Optimal Couplings Exist

Harley Wiltzer, May 2020

This post is a journey through the proof of a beautiful fact from the theory of optimal transportation. First let's define what a coupling is.

Given two probability spaces \((\mathcal{X},\mu), (\mathcal{Y},\nu)\), a coupling of \((\mu,\nu)\) is simply a pair (shall we say couple?) of random variables \((X, Y)\) such that \(X\sim\mu,Y\sim\nu\). On the surface, this does not seem particularly inspiring, however we will hopefully learn that couplings can dramatically simplify analysis. Constructing coupling arguments has a somewhat artistic nature, since the simplification analysis often relies on choosing a clever correlation between the couple of random variables.

Now let's define what it means for a coupling to be optimal. Suppose we have two metric spaces \(\mathcal{X},\mathcal{Y}\) and some cost function \(c\) that assigns a cost of transporting \(x\in\mathcal{X}\) to \(y\in\mathcal{Y}\). When \(\mathcal{X}=\mathcal{Y}\), an interesting and natural choice of the cost function is simply the distance function \(d\) of the metric space, perhaps raised to some power \(p\geq 1\). For probability spaces \((\mathcal{X},\mu),(\mathcal{Y},\nu)\), we say that a coupling \((X, Y)\) is optimal if it minimizes the expected transportation cost:

\( (X, Y) = \inf_{X'\sim\mu, Y'\sim\nu}\mathbf{E}c(x, y) = \inf_{X'\sim\mu, Y'\sim\nu}\int_{\mathcal{X}\times\mathcal{Y}}c(x, y)d\pi(x, y) \)

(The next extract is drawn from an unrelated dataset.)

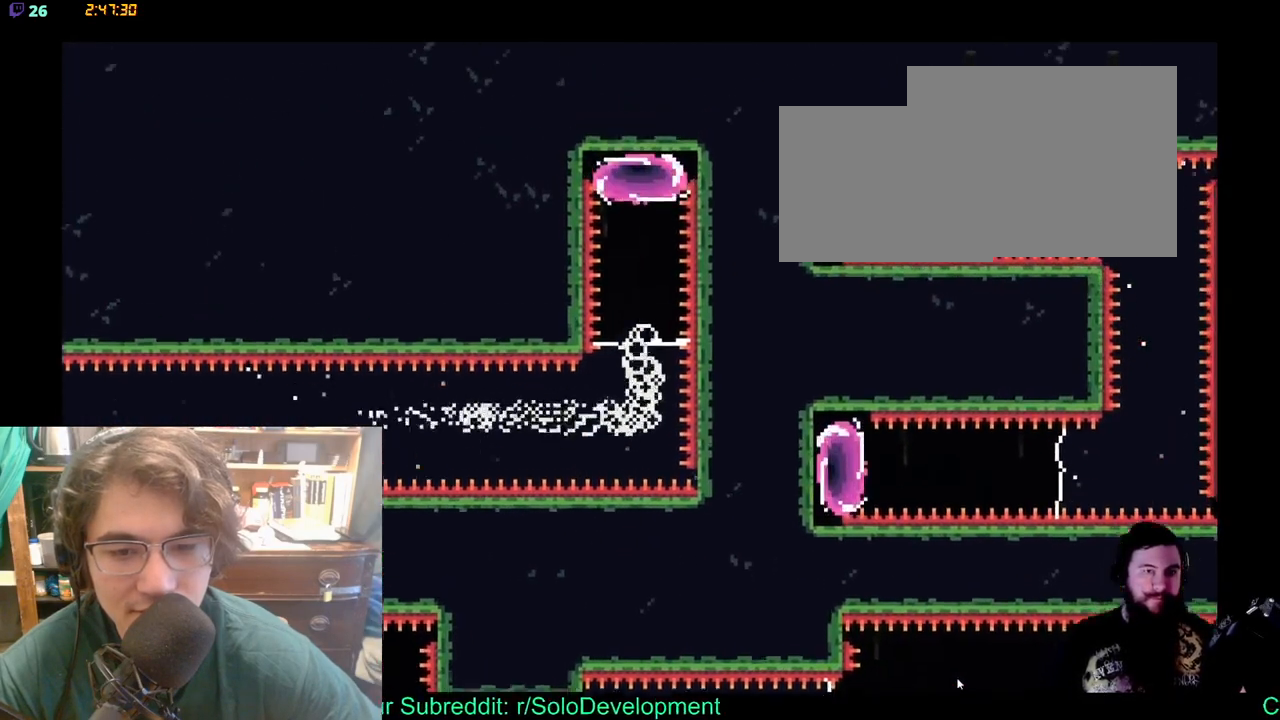
{"buttons": ["X", "DPAD_UP"], "left_stick": "center", "right_stick": "center", "events": [[33, "X", "up"], [83, "X", "down"], [217, "X", "up"], [283, "X", "down"], [383, "X", "up"], [500, "X", "down"]]}
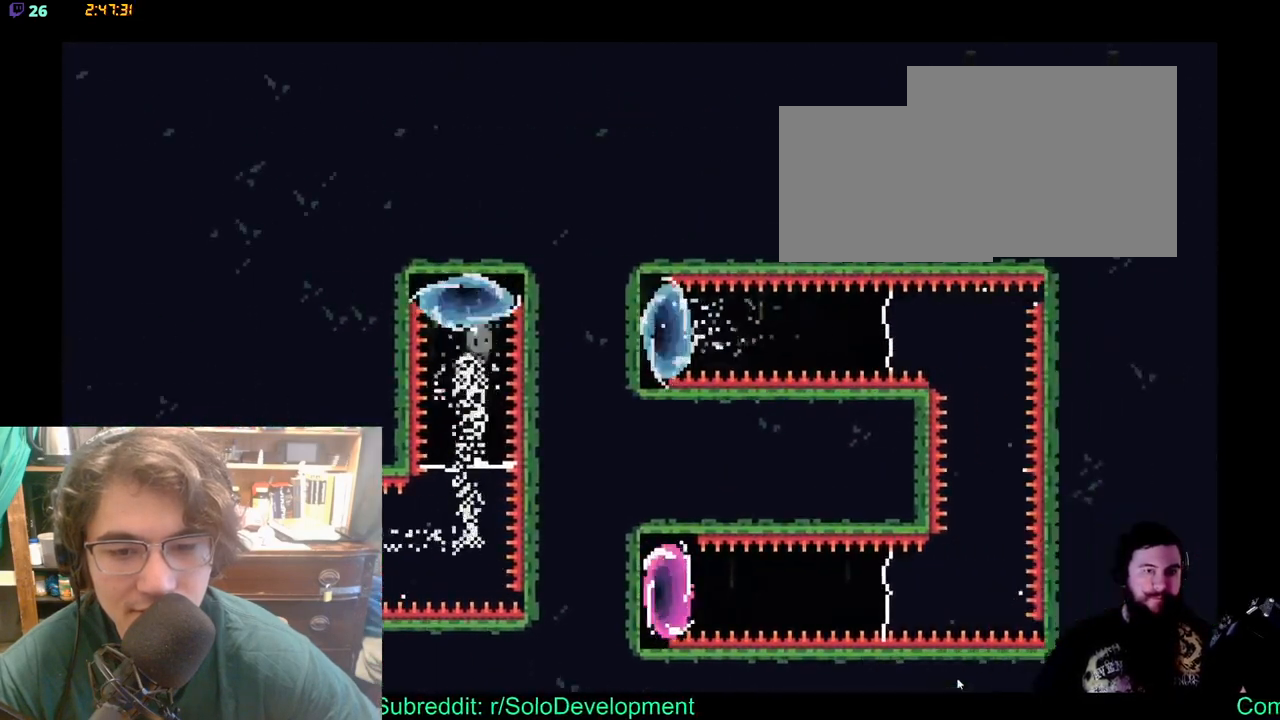
{"buttons": ["X", "DPAD_RIGHT"], "left_stick": "center", "right_stick": "center", "events": [[33, "DPAD_UP", "up"], [83, "X", "up"], [317, "DPAD_RIGHT", "down"], [383, "X", "down"]]}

where \((X, Y)\sim\pi\). What we want to show now is that such an optimal coupling always exists under some assumptions of the probability spaces and the cost function.

Let's begin by stating out assumptions:

\((\mathcal{X}, \mu), (\mathcal{Y},\nu)\) are Polish probability spaces. In other words, \(\mathcal{X},\mathcal{Y}\) are complete, separable metric spaces.
There exists upper semicontinuous functions \(a: \mathcal{X}\to\mathbf{R}\cup\{-\infty\}\), \(b: \mathcal{Y}\to\mathbf{R}\cup\{-\infty\}\) where \(a\) is integrable w.r.t. \(\mu\) and \(b\) is integrable w.r.t. \(\nu\), such that the cost function \(c\) satisfies \(c(x, y)\geq a(x) + b(y)\) for each \(x, y\).
The cost function \(c:\mathcal{X}\times\mathcal{Y}\to\mathbf{R}\cup\{\infty\}\) is lower semicontinuous.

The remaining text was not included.